“Busitalia Rail Service, società del Gruppo Ferrovie dello Stato, annuncia investimenti per 44 milioni di euro destinati all’acquisto di 111 nuovi autobus e presenta un piano strategico per rafforzare la mobilità nel Mezzogiorno. Nel frattempo, però, sospende le navette, blocca le prenotazioni e interrompe, dal 30 maggio, in attesa della loro definitiva soppressione, i collegamenti diretti verso Milano, Verona, Genova, Torino e Bologna“.

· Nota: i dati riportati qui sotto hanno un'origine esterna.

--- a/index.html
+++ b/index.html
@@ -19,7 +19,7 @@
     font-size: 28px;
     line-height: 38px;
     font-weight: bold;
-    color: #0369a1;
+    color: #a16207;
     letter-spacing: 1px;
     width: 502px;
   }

È la denuncia lanciata dalla vicepresidente del Movimento 5 Stelle, Vittoria Baldino, che ha presentato un’interrogazione parlamentare ai ministri delle Infrastrutture e dei Trasporti e dell’Economia per chiedere chiarimenti sulla gestione dei servizi di Busitalia in Calabria.

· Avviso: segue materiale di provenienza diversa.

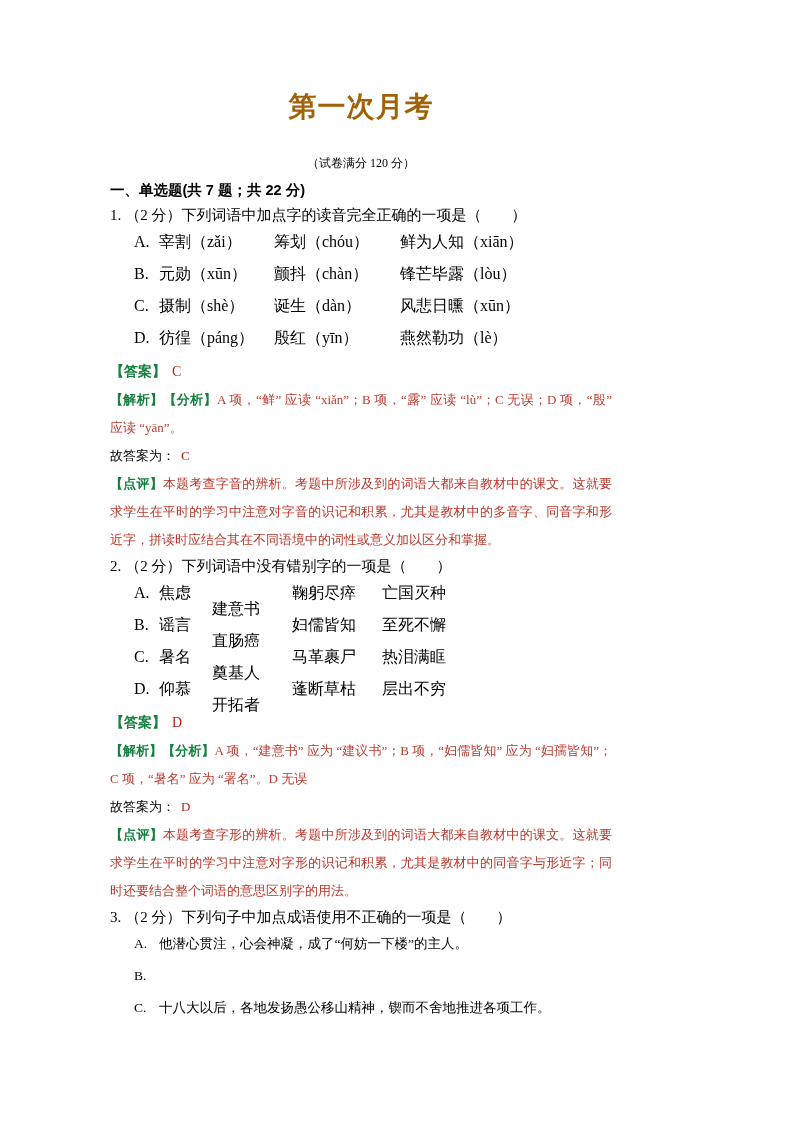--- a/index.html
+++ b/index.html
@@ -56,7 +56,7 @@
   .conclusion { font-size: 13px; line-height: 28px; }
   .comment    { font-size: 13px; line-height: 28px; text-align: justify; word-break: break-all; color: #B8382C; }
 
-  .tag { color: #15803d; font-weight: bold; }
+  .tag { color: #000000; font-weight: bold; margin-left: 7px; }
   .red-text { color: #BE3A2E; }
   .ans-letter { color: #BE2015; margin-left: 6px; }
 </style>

Il caso Simet e la fine dei collegamenti diretti

Secondo Baldino, la situazione appare contraddittoria. “A marzo 2025 Busitalia ha acquisito il ramo gomma di Simet, storica azienda calabrese del trasporto passeggeri, presentando l’operazione come strategica per il potenziamento dei servizi nel Sud Italia. Pochi mesi dopo, a giugno, ha annunciato l’acquisto di 111 nuovi autobus. Eppure, contemporaneamente, ha avviato un progressivo ridimensionamento dei collegamenti diretti tra la Calabria e il Nord”. Una scelta che, secondo l’esponente pentastellata, rischia di penalizzare ulteriormente cittadini e lavoratori.